-- ASSIGNMENT --
Starting at the line that contains "procesales, en condiciones", restate every line word for word through the end of the entries.

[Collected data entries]
================
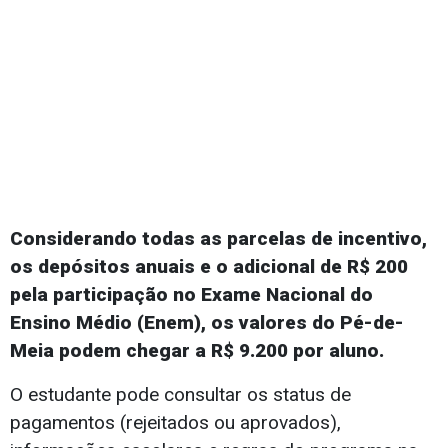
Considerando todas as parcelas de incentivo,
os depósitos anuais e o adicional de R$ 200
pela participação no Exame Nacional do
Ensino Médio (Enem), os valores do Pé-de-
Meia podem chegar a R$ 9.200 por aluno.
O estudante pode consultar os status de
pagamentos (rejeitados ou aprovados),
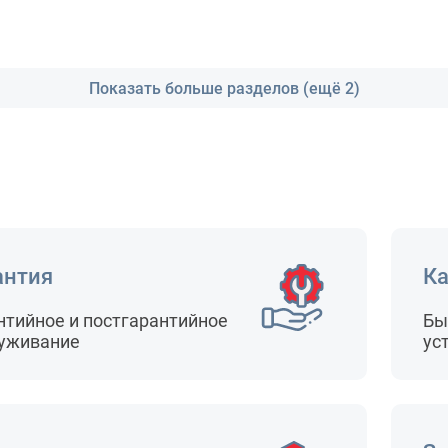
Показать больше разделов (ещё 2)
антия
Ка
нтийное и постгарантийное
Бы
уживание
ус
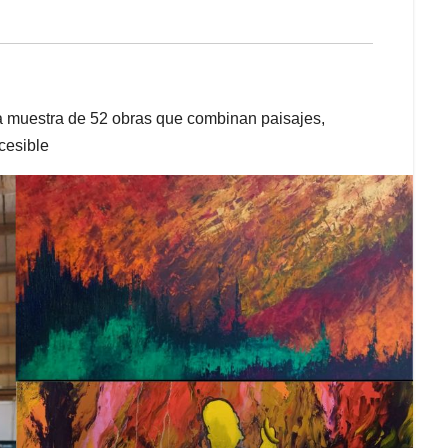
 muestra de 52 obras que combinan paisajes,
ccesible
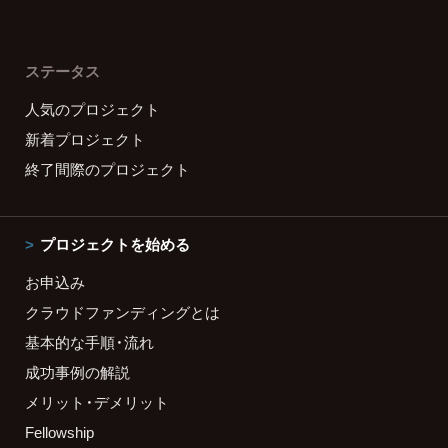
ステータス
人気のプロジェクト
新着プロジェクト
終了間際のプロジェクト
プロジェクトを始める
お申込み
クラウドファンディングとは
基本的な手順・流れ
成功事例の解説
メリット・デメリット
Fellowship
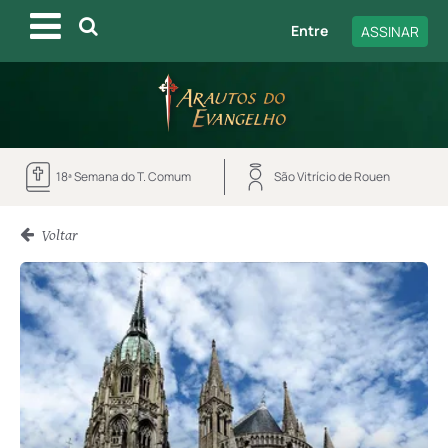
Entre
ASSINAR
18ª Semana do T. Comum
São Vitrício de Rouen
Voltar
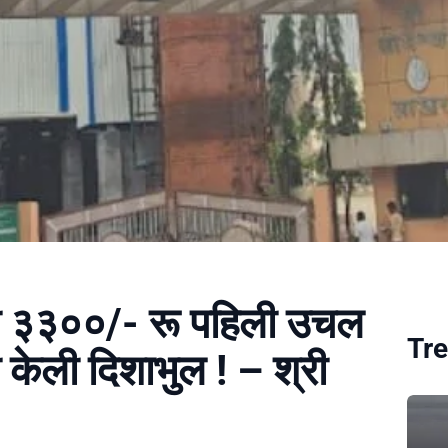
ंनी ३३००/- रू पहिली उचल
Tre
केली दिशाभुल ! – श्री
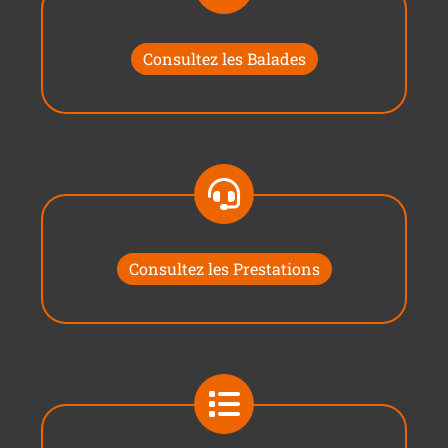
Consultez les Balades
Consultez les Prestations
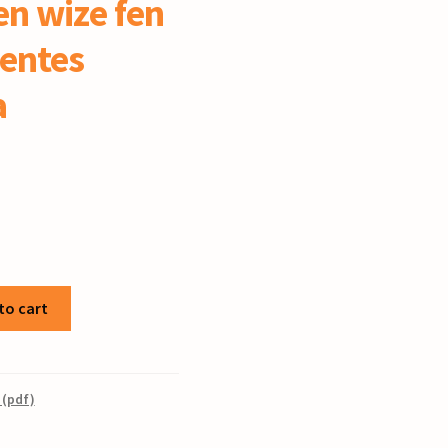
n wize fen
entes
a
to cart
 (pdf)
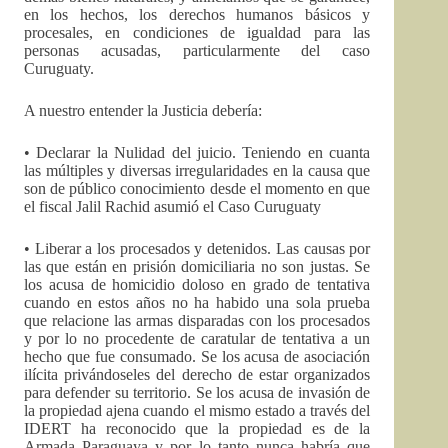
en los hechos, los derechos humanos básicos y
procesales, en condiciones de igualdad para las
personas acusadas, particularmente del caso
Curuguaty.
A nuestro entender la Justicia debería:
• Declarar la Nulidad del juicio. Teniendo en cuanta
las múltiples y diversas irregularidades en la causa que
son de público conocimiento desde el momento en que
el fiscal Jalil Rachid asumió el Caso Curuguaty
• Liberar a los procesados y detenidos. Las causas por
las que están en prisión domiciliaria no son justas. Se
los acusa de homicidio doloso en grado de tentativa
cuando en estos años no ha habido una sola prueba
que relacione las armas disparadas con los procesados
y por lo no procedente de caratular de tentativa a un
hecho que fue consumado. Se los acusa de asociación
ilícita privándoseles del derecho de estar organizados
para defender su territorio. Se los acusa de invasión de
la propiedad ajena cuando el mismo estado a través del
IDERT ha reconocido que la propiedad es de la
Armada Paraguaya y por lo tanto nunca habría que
================
-- WRITTEN ANSWER --
procesales, en condiciones de igualdad para las
personas acusadas, particularmente del caso
Curuguaty.
A nuestro entender la Justicia debería:
• Declarar la Nulidad del juicio. Teniendo en cuanta
las múltiples y diversas irregularidades en la causa que
son de público conocimiento desde el momento en que
el fiscal Jalil Rachid asumió el Caso Curuguaty
• Liberar a los procesados y detenidos. Las causas por
las que están en prisión domiciliaria no son justas. Se
los acusa de homicidio doloso en grado de tentativa
cuando en estos años no ha habido una sola prueba
que relacione las armas disparadas con los procesados
y por lo no procedente de caratular de tentativa a un
hecho que fue consumado. Se los acusa de asociación
ilícita privándoseles del derecho de estar organizados
para defender su territorio. Se los acusa de invasión de
la propiedad ajena cuando el mismo estado a través del
IDERT ha reconocido que la propiedad es de la
Armada Paraguaya y por lo tanto nunca habría que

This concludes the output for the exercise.